Jean-Baptiste Pigalle’s statue of a seventy-six-year-old Voltaire was commissioned by Mme Necker and other friends of the philosophe in 1770 and had the honour of being the first statue made of a living author. However, as many sarcastically commented upon its completion, it might as well have been modelled on Voltaire’s dead body: the artist’s decision to represent his ageing subject nude was heavily criticised to say the least.
Fréron, Voltaire’s long-time enemy, relished at the chance to declare Pigalle’s Voltaire nu ‘hideous’, writing on October 18, 1773, that ‘it is not really important that posterity can now count M. de Voltaire’s ribs, and know that he had very saggy nipples’ (il est assez indifférent que la postérité compte les côtes de M. de Voltaire, et sache qu’il avoit les mamelons tres alongés).
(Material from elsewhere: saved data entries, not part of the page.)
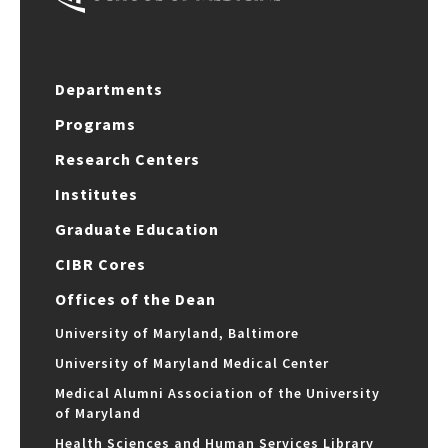
Departments
Programs
Research Centers
Institutes
Graduate Education
CIBR Cores
Offices of the Dean
University of Maryland, Baltimore
University of Maryland Medical Center
Medical Alumni Association of the University
of Maryland
Health Sciences and Human Services Library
A letter in the Mémoires secrets dated April 4, 1772, likewise condemns it for its revealing (but realistic) depiction of the old man’s body. It is hard to know where to put this statue, the author jokes, because it will ‘always be repugnant, especially to women, due to the hideous sight of an emaciated corpse, rather than a living being’ ([elle] répugnera toujours, sur-tout aux femmes, par le coup d’oeil hideux d’un cadavre décharné, plutôt que d’un être vivant).
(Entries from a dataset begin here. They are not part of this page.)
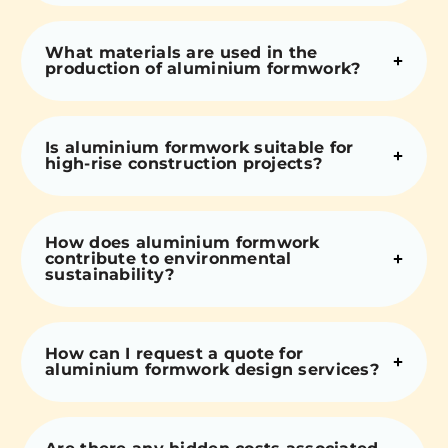
What materials are used in the
production of aluminium formwork?
Is aluminium formwork suitable for
high-rise construction projects?
How does aluminium formwork
contribute to environmental
sustainability?
How can I request a quote for
aluminium formwork design services?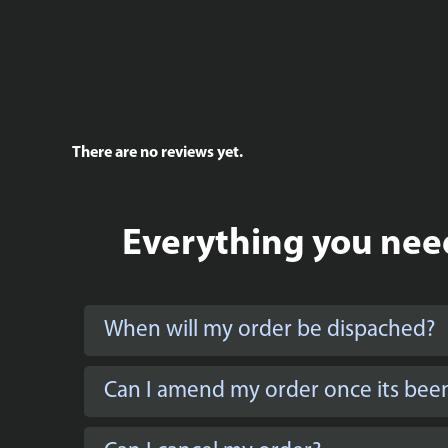
There are no reviews yet.
Everything you need
When will my order be dispached?
Can I amend my order once its bee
Faced with such open mockery, Voltaire tactfully included a complimentary poem to Pigalle on the subject of his statue in the Commentaire historique. Nonetheless, he ironically refers to the controversy it solicited by making the rather satisfied observation that it had displeased some of his most notorious enemies, namely Fréron and rival philosophe Jean-Jacques Rousseau.
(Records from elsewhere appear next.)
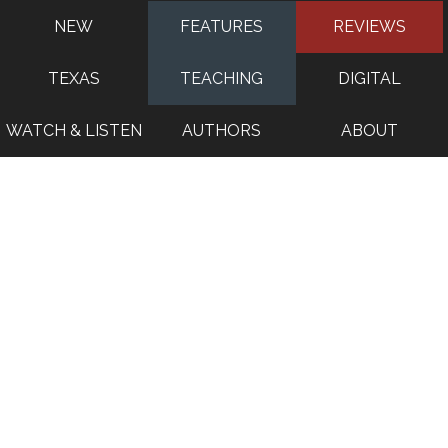
NEW
FEATURES
REVIEWS
TEXAS
TEACHING
DIGITAL
WATCH & LISTEN
AUTHORS
ABOUT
Despite Voltaire’s apparent satisfaction, Pigalle’s statue was widely agreed to be a bit of a dud, with Houdon’s less controversial (and less naked) Voltaire assis taking pride of place as the definitive representation of Voltaire in his twilight years. Lemoyne, the teacher of Houdon and Pigalle, had completed his own bust of a rather more youthful Voltaire in 1748. Lemoyne’s bust was also met with critical acclaim and conforms closely to the idealised popular image of the dashing, bewigged celebrity philosophe.